WAN Optimisation Services

Organisations recognise the limitations of a traditional WAN architecture and feel the need to evolve it and make it more sophisticated in order to address the growing challenges in this context. In this sense, they opt to deploy WAN Optimisation Services focused on increasing network performance.

However, when analysing these solutions in a standalone perspective, they are relatively limited in terms of functional coverage and their level of integration is low. Therefore, to achieve significant levels of efficiency and automation in managing traffic and applications throughout the network, may imply the acquisition of different solutions of this nature.

Furthermore, they require the utilisation of multiple single-function devices and appliances, increasing the complexity of the network landscape and the unitary cost per device.
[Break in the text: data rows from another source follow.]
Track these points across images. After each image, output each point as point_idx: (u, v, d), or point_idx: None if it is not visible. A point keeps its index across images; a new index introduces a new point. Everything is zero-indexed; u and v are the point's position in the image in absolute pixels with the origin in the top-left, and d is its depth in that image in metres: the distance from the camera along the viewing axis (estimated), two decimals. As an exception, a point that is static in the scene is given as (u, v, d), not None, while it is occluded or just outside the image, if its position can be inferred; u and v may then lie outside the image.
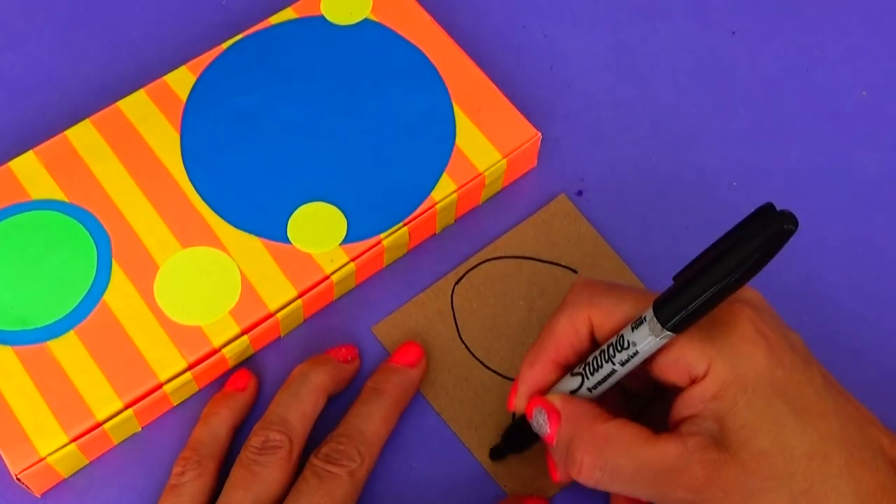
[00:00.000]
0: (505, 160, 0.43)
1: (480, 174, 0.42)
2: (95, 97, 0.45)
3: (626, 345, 0.33)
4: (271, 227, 0.41)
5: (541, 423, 0.34)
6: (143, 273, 0.40)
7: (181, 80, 0.44)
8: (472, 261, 0.43)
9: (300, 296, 0.40)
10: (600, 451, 0.33)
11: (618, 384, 0.34)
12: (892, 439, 0.34)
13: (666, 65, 0.48)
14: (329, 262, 0.40)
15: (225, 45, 0.45)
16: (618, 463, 0.32)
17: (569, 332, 0.35)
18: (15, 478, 0.36)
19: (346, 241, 0.41)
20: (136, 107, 0.43)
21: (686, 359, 0.32)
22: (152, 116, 0.43)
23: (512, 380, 0.40)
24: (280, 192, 0.42)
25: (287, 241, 0.41)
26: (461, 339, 0.41)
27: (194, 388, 0.40)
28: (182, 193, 0.42)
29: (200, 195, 0.42)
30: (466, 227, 0.44)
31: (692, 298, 0.30)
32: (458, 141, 0.43)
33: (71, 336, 0.39)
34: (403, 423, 0.39)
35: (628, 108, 0.47)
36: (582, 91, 0.47)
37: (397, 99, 0.44)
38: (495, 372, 0.40)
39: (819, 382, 0.33)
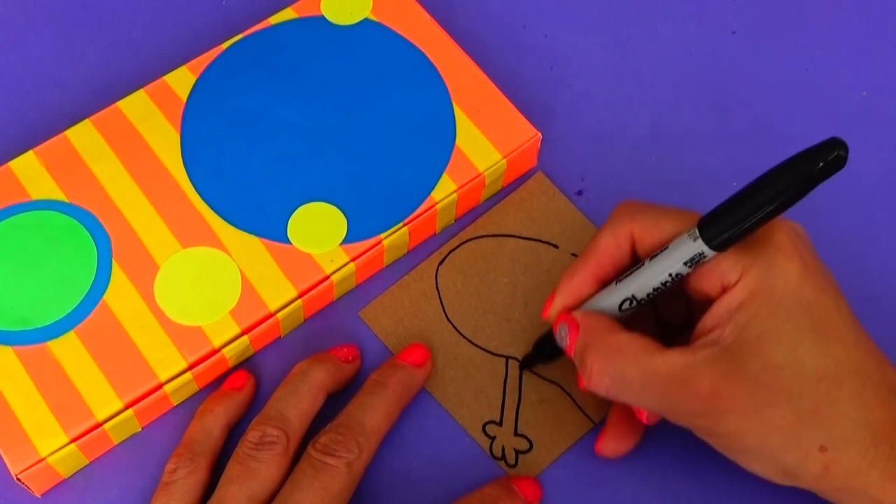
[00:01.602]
0: (505, 160, 0.43)
1: (480, 174, 0.42)
2: (96, 97, 0.45)
3: (667, 261, 0.33)
4: (271, 228, 0.41)
5: (563, 336, 0.36)
6: (144, 273, 0.40)
7: (181, 80, 0.44)
8: (454, 241, 0.43)
9: (300, 296, 0.40)
10: (610, 358, 0.34)
11: (652, 313, 0.35)
12: None
13: (666, 65, 0.48)
14: (329, 262, 0.40)
15: (225, 45, 0.45)
16: (626, 371, 0.33)
17: (610, 247, 0.35)
18: (15, 478, 0.36)
19: (346, 241, 0.41)
20: (136, 107, 0.43)
21: (721, 267, 0.32)
22: (152, 116, 0.43)
23: (500, 356, 0.41)
24: (280, 192, 0.42)
25: (287, 241, 0.41)
26: (448, 318, 0.41)
27: (194, 388, 0.40)
28: (182, 193, 0.42)
29: (200, 195, 0.42)
30: (466, 228, 0.44)
31: (739, 219, 0.31)
32: (458, 141, 0.43)
33: (71, 336, 0.39)
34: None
35: (628, 108, 0.47)
36: (582, 91, 0.47)
37: (397, 99, 0.44)
38: (483, 349, 0.41)
39: (846, 311, 0.33)
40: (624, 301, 0.35)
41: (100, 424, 0.37)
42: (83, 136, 0.42)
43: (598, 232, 0.36)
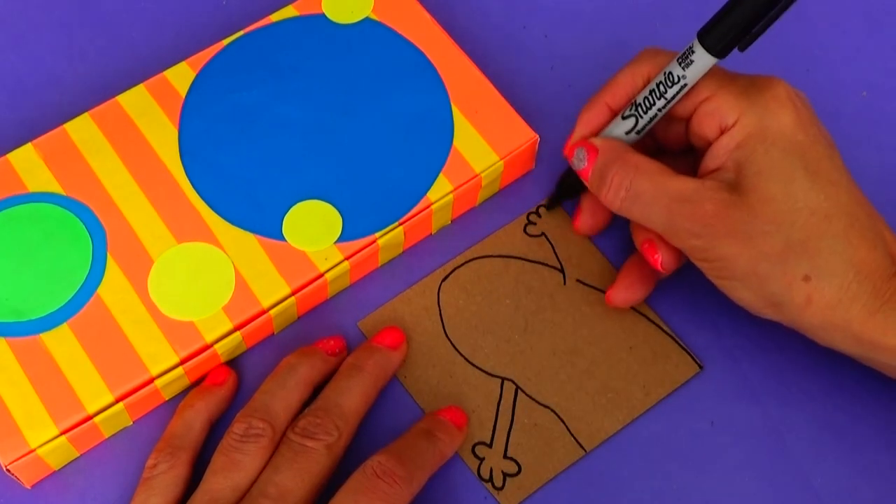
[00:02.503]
0: (502, 162, 0.43)
1: (477, 175, 0.42)
2: (95, 93, 0.45)
3: (675, 79, 0.36)
4: (266, 224, 0.41)
5: (580, 158, 0.39)
6: (138, 267, 0.40)
7: (181, 76, 0.44)
8: (460, 259, 0.43)
9: (294, 293, 0.40)
10: (628, 172, 0.37)
11: (653, 141, 0.40)
12: (893, 236, 0.36)
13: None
14: (323, 260, 0.40)
15: (225, 42, 0.45)
16: (641, 186, 0.37)
17: (627, 82, 0.39)
18: (5, 469, 0.37)
19: (340, 239, 0.41)
20: (136, 101, 0.43)
21: (721, 109, 0.36)
22: (151, 111, 0.43)
23: (496, 377, 0.40)
24: (276, 190, 0.42)
25: (282, 238, 0.41)
26: (447, 335, 0.41)
27: (186, 382, 0.40)
28: (178, 189, 0.42)
29: (197, 191, 0.42)
30: (463, 229, 0.44)
31: (735, 23, 0.34)
32: (455, 142, 0.43)
33: (64, 329, 0.39)
34: (387, 417, 0.40)
35: (628, 110, 0.46)
36: (582, 91, 0.46)
37: (396, 98, 0.44)
38: (480, 369, 0.40)
39: (838, 161, 0.36)
40: (630, 116, 0.38)
41: (90, 417, 0.38)
42: (82, 130, 0.43)
43: (620, 70, 0.40)
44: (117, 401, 0.38)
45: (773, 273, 0.34)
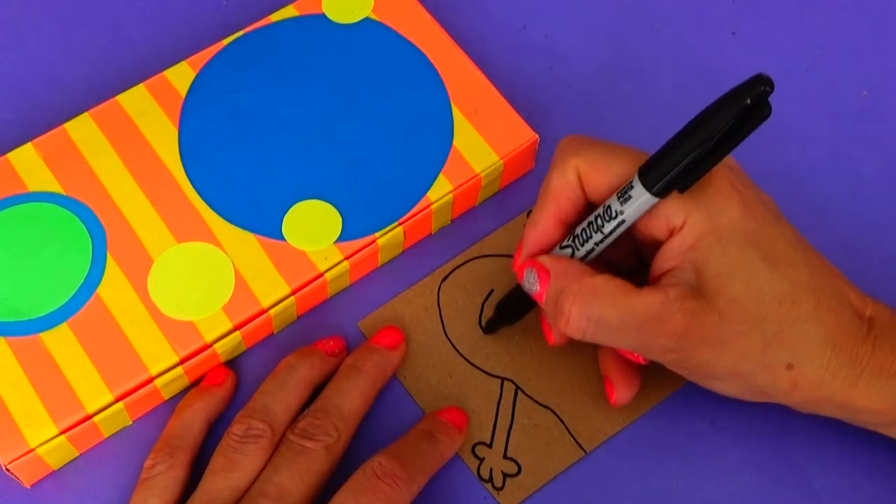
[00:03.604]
0: (502, 162, 0.43)
1: (477, 175, 0.42)
2: (95, 93, 0.45)
3: (613, 214, 0.34)
4: (266, 224, 0.41)
5: (531, 281, 0.36)
6: (138, 267, 0.40)
7: (181, 76, 0.44)
8: (460, 258, 0.43)
9: (293, 293, 0.40)
10: (587, 301, 0.34)
11: (602, 259, 0.36)
12: (856, 292, 0.36)
13: (666, 65, 0.47)
14: (323, 259, 0.40)
15: (225, 42, 0.45)
16: (604, 313, 0.34)
17: (562, 184, 0.36)
18: (4, 468, 0.37)
19: (340, 239, 0.41)
20: (136, 101, 0.43)
21: (665, 211, 0.34)
22: (151, 111, 0.43)
23: (496, 377, 0.40)
24: (276, 189, 0.42)
25: (282, 237, 0.41)
26: (446, 335, 0.41)
27: (185, 382, 0.40)
28: (178, 188, 0.42)
29: (197, 190, 0.42)
30: (463, 228, 0.44)
31: (677, 163, 0.32)
32: (455, 142, 0.43)
33: (64, 328, 0.39)
34: (387, 417, 0.39)
35: (628, 108, 0.46)
36: (582, 91, 0.47)
37: (396, 98, 0.44)
38: (479, 368, 0.40)
39: (790, 236, 0.35)
40: (567, 247, 0.36)
41: (90, 417, 0.38)
42: (82, 130, 0.43)
43: (548, 173, 0.36)
44: (117, 400, 0.38)
45: (756, 369, 0.34)
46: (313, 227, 0.41)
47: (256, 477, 0.36)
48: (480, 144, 0.43)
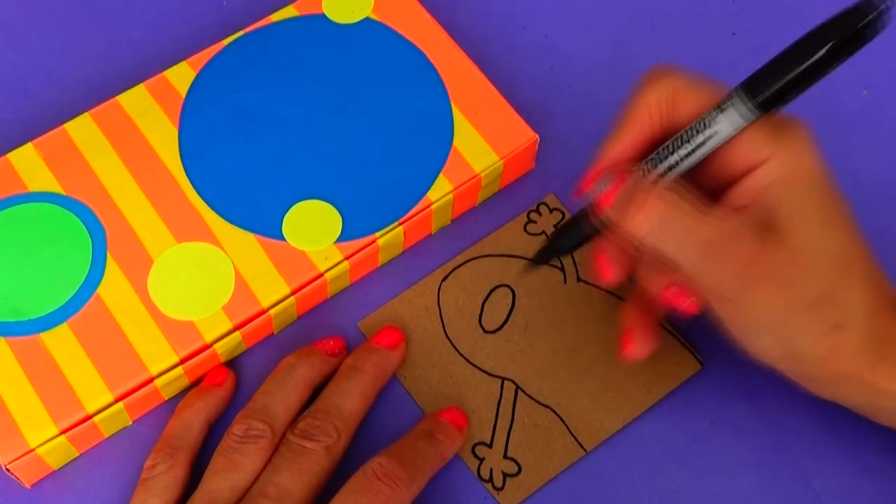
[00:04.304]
0: (502, 162, 0.43)
1: (477, 175, 0.42)
2: (95, 93, 0.45)
3: (706, 124, 0.33)
4: (266, 224, 0.41)
5: (603, 185, 0.34)
6: (138, 267, 0.40)
7: (181, 76, 0.44)
8: (460, 258, 0.43)
9: (293, 293, 0.40)
10: (662, 196, 0.33)
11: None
12: (886, 277, 0.35)
13: (666, 66, 0.47)
14: (323, 259, 0.40)
15: (225, 42, 0.45)
16: (675, 217, 0.33)
17: (654, 100, 0.35)
18: (4, 468, 0.37)
19: (340, 239, 0.41)
20: (136, 101, 0.43)
21: (753, 143, 0.33)
22: (151, 111, 0.43)
23: (496, 377, 0.40)
24: (276, 189, 0.42)
25: (282, 237, 0.41)
26: (446, 335, 0.41)
27: (185, 382, 0.40)
28: (178, 188, 0.42)
29: (197, 190, 0.42)
30: (463, 228, 0.44)
31: (785, 74, 0.31)
32: (455, 142, 0.43)
33: (64, 328, 0.39)
34: (387, 417, 0.39)
35: (628, 110, 0.46)
36: (582, 91, 0.47)
37: (396, 98, 0.44)
38: (479, 368, 0.40)
39: (849, 206, 0.34)
40: (666, 171, 0.34)
41: (90, 417, 0.38)
42: (82, 130, 0.43)
43: (635, 92, 0.35)
44: (117, 400, 0.38)
45: (804, 324, 0.33)
46: (313, 227, 0.41)
47: (256, 477, 0.36)
48: (480, 144, 0.43)
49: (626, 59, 0.48)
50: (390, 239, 0.41)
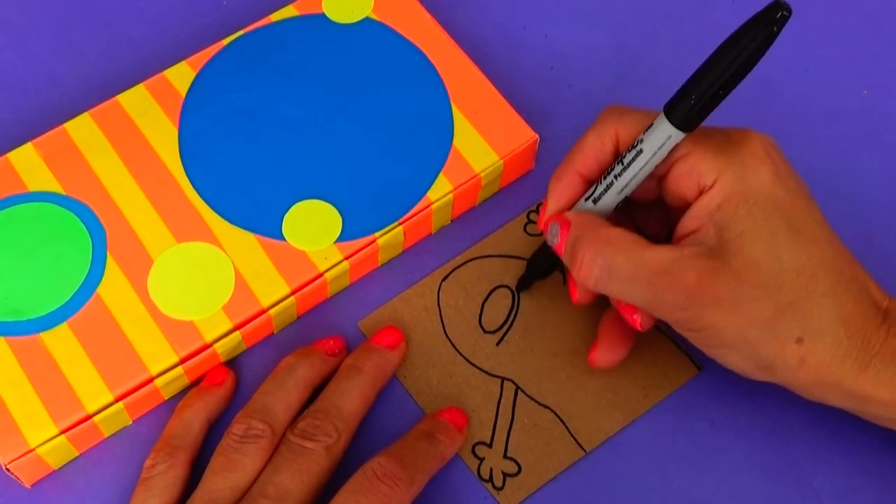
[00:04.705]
0: (502, 162, 0.43)
1: (477, 175, 0.42)
2: (95, 93, 0.45)
3: (639, 149, 0.35)
4: (266, 224, 0.41)
5: (554, 233, 0.37)
6: (138, 267, 0.40)
7: (181, 76, 0.44)
8: (460, 259, 0.43)
9: (293, 293, 0.40)
10: (600, 249, 0.35)
11: (632, 227, 0.37)
12: (876, 285, 0.35)
13: (666, 65, 0.47)
14: (323, 259, 0.40)
15: (225, 42, 0.45)
16: (616, 262, 0.34)
17: (595, 147, 0.37)
18: (5, 468, 0.37)
19: (340, 239, 0.41)
20: (136, 101, 0.43)
21: (698, 168, 0.34)
22: (151, 111, 0.43)
23: (496, 377, 0.40)
24: (276, 189, 0.42)
25: (282, 237, 0.41)
26: (446, 335, 0.41)
27: (185, 382, 0.40)
28: (178, 188, 0.42)
29: (197, 190, 0.42)
30: (463, 228, 0.44)
31: (699, 95, 0.33)
32: (455, 142, 0.43)
33: (64, 328, 0.39)
34: (387, 417, 0.39)
35: (628, 109, 0.46)
36: (582, 91, 0.47)
37: (396, 98, 0.44)
38: (479, 368, 0.40)
39: (817, 214, 0.35)
40: (602, 193, 0.36)
41: (90, 417, 0.38)
42: (82, 129, 0.43)
43: (584, 134, 0.37)
44: (117, 400, 0.38)
45: (764, 338, 0.33)
46: (313, 226, 0.41)
47: (256, 477, 0.36)
48: (480, 144, 0.43)
49: (625, 59, 0.48)
50: (390, 239, 0.41)
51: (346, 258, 0.41)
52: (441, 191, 0.42)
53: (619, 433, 0.39)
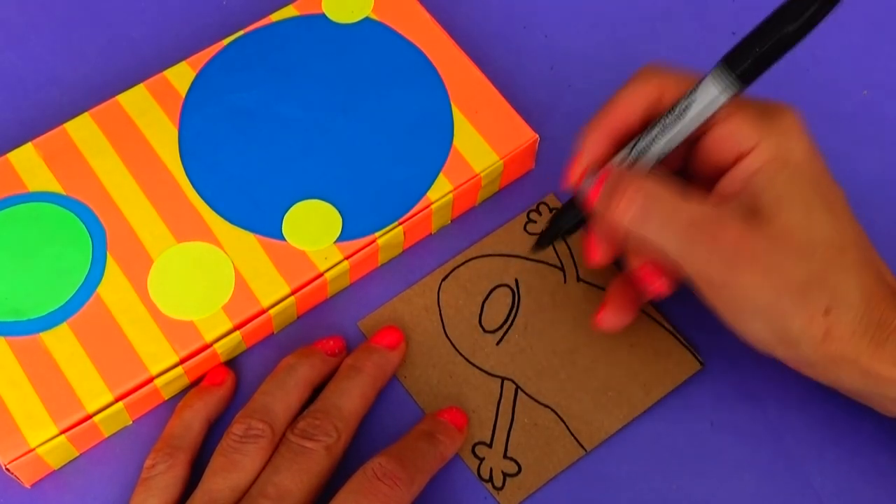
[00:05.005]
0: (502, 162, 0.43)
1: (477, 175, 0.42)
2: (95, 93, 0.45)
3: (686, 104, 0.34)
4: (266, 224, 0.41)
5: (589, 180, 0.36)
6: (138, 267, 0.40)
7: (181, 76, 0.44)
8: (460, 258, 0.43)
9: (293, 293, 0.40)
10: (641, 187, 0.34)
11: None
12: (887, 267, 0.35)
13: (666, 66, 0.47)
14: (323, 259, 0.40)
15: (225, 42, 0.45)
16: (656, 205, 0.34)
17: (634, 103, 0.36)
18: (4, 468, 0.37)
19: (340, 238, 0.41)
20: (136, 101, 0.43)
21: (739, 131, 0.34)
22: (151, 111, 0.43)
23: (496, 376, 0.40)
24: (276, 189, 0.42)
25: (282, 237, 0.41)
26: (446, 335, 0.41)
27: (185, 382, 0.40)
28: (178, 188, 0.42)
29: (197, 190, 0.42)
30: (463, 228, 0.44)
31: (760, 45, 0.33)
32: (455, 141, 0.43)
33: (64, 328, 0.39)
34: (387, 417, 0.39)
35: (628, 110, 0.46)
36: (582, 91, 0.47)
37: (396, 98, 0.44)
38: (479, 368, 0.40)
39: (842, 192, 0.35)
40: (642, 152, 0.35)
41: (90, 416, 0.38)
42: (82, 129, 0.43)
43: (621, 90, 0.36)
44: (117, 400, 0.38)
45: (794, 307, 0.33)
46: (313, 226, 0.41)
47: (256, 477, 0.36)
48: (480, 144, 0.43)
49: (626, 59, 0.47)
50: (390, 239, 0.41)
51: (346, 258, 0.41)
52: (441, 191, 0.42)
53: (619, 433, 0.39)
This cost component tends then to increase in the medium to long term as WAN challenges become more complex, both at absolute and percentage (weight in the cost structure) levels.

The WAN Optimisation Services are already embedded in SD-WAN technology, which is materialized in an all-in-one solution, endowed with scalability and configurability, seeking to respond in the best way to both current and future individual needs of each organisation. In this sense, the SD-WAN adoption allows to suppress this cost component, offering a potential for significant savings in the medium to long term.

Operations and Maintenance (O&M)

Traditional WAN architectures are characterised by non-integrated overlay technological solutions with limited functionalities. As a result, there is no visibility across the entire network landscape. The lack of a centralised controller feature implies a manual and local management of all the networks components, which leads to a high O&M effort and cost.

The adoption of a SD-WAN based solution provides full visibility and control of the network environment from all the organisation’s branches. The network is centrally and efficiently managed by allowing the automation of applications management and the deployment of network services (e.g.: firewalling, IPS and URL filtering services) remotely from a single location.

Therefore, the overall O&M effort is reduced with a consequent impact on OPEX, which also decreases. For example, planning and deployment time can be cut up to 75%, overall time spent in managing WAN can be reduced by more than 30% and respective staffing required can be downsized by 20%, compared with previous environment. All in all, these may reflect a 20% to 30% OPEX reduction.

Putting it all together

In a time where IT departments are under pressure to deliver a better connectivity at a lower or flat cost, it becomes critical to evaluate the business case for the evolution of the Wide Area Network (WAN).

Moving towards a hybrid WAN architecture, with an SD-WAN overlay, has clear cost benefits from both a technical and a financial perspective. The business case for SD-WAN is primarily built on replacing traffic from MPLS connections by broadband Internet links, which will drop the connectivity costs while increasing available bandwidth. This move is seen as critical to meet the ever increasing traffic requirements while keeping spend under control.

Our customers managed to reduce the Total Cost of Ownership (TCO) of the WAN by up to 30% over a 5 year period. The benefits are considerably higher for a global company with hundreds of sites, when compared to a local company with a smaller footprint.